Jesus talked several times about not being afraid to tell God about what we need. The Lord’s prayer is a good example. “Give us this day our daily needs…” Jesus went on to say, “Ask, and it will be given to you; seek and you will find; knock, and the door will be opened for you. For everyone who asks receives, and everyone who searches, finds, and for everyone who knocks, the door will be opened.” (Lk. 11: 9, 10). Story of the persistent widow. “And will not God grant justice to those who cry to him night and day?” (Lk. 18: 1-8)
Mary noticed and asked him to do something, and he did it. And what he did, was to make an amazing amount of extremely good wine. Scholars say each of those water pots would have held 20 or 30 gallons of water. Those who have done the calculations say that this was the equivalent of a thousand bottles of wine. I didn’t believe it, so I multiplied 6 jars by 30 gallons = 180 gallons, then googled, ‘How many bottles are in 180 gallons of wine?’ and in fact, 1,000 is pretty close. Google says 900. That’s an amazing amount of incredible wine!
The point is, that in John, the first act of Jesus’ ministry, when it looks like God’s blessing was in short supply – and the joy and delight and gladness was in short supply, was to provide an extreme abundance! This is what God thinks of us! This is how happy God wants us to be! This is what God intends for us.
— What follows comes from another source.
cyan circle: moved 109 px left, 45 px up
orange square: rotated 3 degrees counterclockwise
It reminds me of our first reading from Isaiah, “You are a crown of beauty in the hand of the Lord. God will call you, ‘My delight.’ God delights in you. As newlyweds who marry, that’s how God rejoices over us.” (Is. 62)
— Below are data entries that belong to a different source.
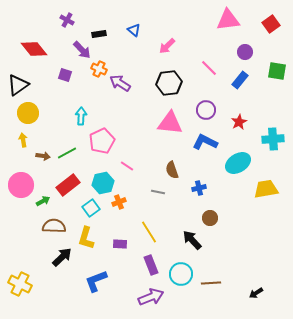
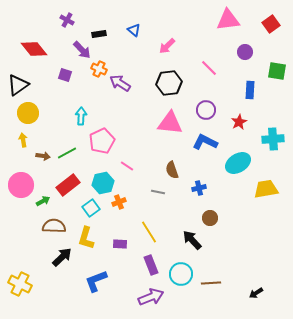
blue rectangle at (240, 80): moved 10 px right, 10 px down; rotated 36 degrees counterclockwise
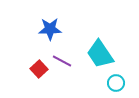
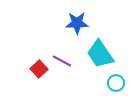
blue star: moved 27 px right, 6 px up
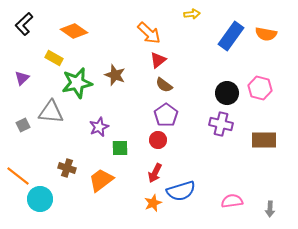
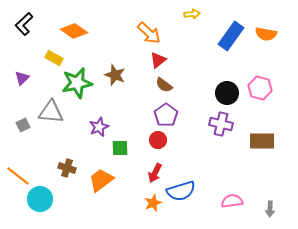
brown rectangle: moved 2 px left, 1 px down
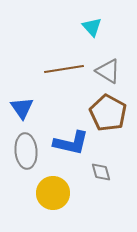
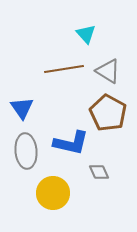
cyan triangle: moved 6 px left, 7 px down
gray diamond: moved 2 px left; rotated 10 degrees counterclockwise
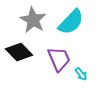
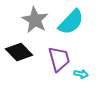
gray star: moved 2 px right
purple trapezoid: rotated 8 degrees clockwise
cyan arrow: rotated 40 degrees counterclockwise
Jesus always brings people back into the relationship that God intends for us. He brings us into ‘right relationship,’ with others and with God. When people were sick, Jesus brought them back into the relationship that God intended: that of health. When evil separated people: in terms of oppression, classism, or prejudice, he rights it. He turns over the tables of the money changers in the temple. He got rid of any structures that let some people ‘in’ and left other people ‘out.’ He brought people back into ‘right relationship’ with others and with God, and that is what we call ‘the Kingdom of God.’
So, here in Cana, he did what he always did. He brought people back into right relationship. He showed us what God intends for us. Abundant blessing. Gladness. Living with delight. According to John, it was so important, it was Jesus’ first miracle. This, he was saying, is what God wants for us. Fullness of life, and fullness of joy. Amen.